I had a lot of problems with the Abundance book. I thought it was sloppy to recycle a two-year-old Klein column about alleged impediments to federal semiconductor manufacturing grants without mentioning that all the money was taken and the plants are operating. I thought it was maddening to use California’s high-speed rail program as a signature example of Democratic dysfunction when it was a Republican governor, Arnold Schwarzenegger, who made the decisions while in charge of the state’s high-speed rail authority at the key moment in 2008 to decrease state capacity and outsource to consultants. I thought it was deceptive to celebrate Bell Labs as a spur for invention without mentioning that it sat on most of those inventions, until a Justice Department consent decree forced the AT&T monopoly to license them out, an action that created Silicon Valley. And I thought it was reductive to blame Democrats for complicating the broadband build-out when it was the product of Republican senators and the telecom industry wanting to bog down the process.
But let’s focus on where we agree. Abundance comes out of a frustration that Democrats promise to make the lives of their constituents better and then fail to deliver. Klein has said precisely this in media appearances. This was the point of my 2021 warning making the case for deliverism, on the grounds that failing to deliver will toxify the Democratic brand. The brand is now indeed toxic, and it’s reasonable to ask why things can’t get done.
The Klein-Thompson view is that Democrats clogged the building channel with unnecessary or just burdensome rules. My view is that powerful forces profit off choke points and want them to remain. Joe Weisenthal had a particularly insightful explanation of this dynamic, noting that “any impulse to abundantly build out less profitable lines of business undoubtedly strikes at the heart of how American capitalism works.” Even in housing this is true, as homebuilder cartels have been building less and making more money by hoarding land.

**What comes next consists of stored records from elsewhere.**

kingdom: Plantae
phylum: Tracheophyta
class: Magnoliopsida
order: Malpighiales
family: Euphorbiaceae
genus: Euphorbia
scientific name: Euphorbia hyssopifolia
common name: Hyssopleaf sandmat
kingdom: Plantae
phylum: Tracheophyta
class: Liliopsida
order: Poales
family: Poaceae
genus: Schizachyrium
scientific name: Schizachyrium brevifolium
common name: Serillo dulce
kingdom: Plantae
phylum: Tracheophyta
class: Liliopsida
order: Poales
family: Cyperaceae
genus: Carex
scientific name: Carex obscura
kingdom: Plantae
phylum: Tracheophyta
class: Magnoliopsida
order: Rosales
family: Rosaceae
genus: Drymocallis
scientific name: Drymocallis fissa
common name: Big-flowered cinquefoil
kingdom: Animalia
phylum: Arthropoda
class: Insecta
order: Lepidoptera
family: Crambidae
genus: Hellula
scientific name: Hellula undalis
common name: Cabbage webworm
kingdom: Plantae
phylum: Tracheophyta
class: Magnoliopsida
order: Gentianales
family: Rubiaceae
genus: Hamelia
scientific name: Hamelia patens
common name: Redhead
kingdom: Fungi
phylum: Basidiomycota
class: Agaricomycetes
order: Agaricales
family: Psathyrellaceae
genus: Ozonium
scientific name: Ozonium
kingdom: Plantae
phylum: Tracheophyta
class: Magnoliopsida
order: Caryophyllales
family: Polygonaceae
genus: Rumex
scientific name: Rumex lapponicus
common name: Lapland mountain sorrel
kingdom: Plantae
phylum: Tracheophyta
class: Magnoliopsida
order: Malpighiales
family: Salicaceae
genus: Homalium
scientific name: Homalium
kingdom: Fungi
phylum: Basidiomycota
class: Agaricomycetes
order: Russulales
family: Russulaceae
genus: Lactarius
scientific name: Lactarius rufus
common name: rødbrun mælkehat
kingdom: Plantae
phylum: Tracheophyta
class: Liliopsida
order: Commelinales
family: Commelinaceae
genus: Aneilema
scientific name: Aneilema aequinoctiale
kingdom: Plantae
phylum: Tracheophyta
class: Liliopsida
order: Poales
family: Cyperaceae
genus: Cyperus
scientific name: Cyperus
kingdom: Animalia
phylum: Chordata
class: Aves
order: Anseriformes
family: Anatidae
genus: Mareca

These viewpoints can be complementary, but only with open eyes. If we want to build to productive ends, building power to take down finance and monopoly is the best way to make that happen. The Biden administration’s attempt to do that was uneven and too neglectful of the short term, but directionally correct.
Substituting that with a lens that simply preferences action is dangerous, precisely because what we call deregulation really just shifts regulation (that is, the rules of how markets operate) from government to private hands. During the housing bubble, bankers structured the market to their own ends, and it resulted in catastrophe. “I wasn’t out to invent the biggest floating craps game of all time, but that’s what happened,” Lew Ranieri said when it was all over. If you ignore Wall Street’s role in the economy, you will get more floating craps games, and you won’t build much, either.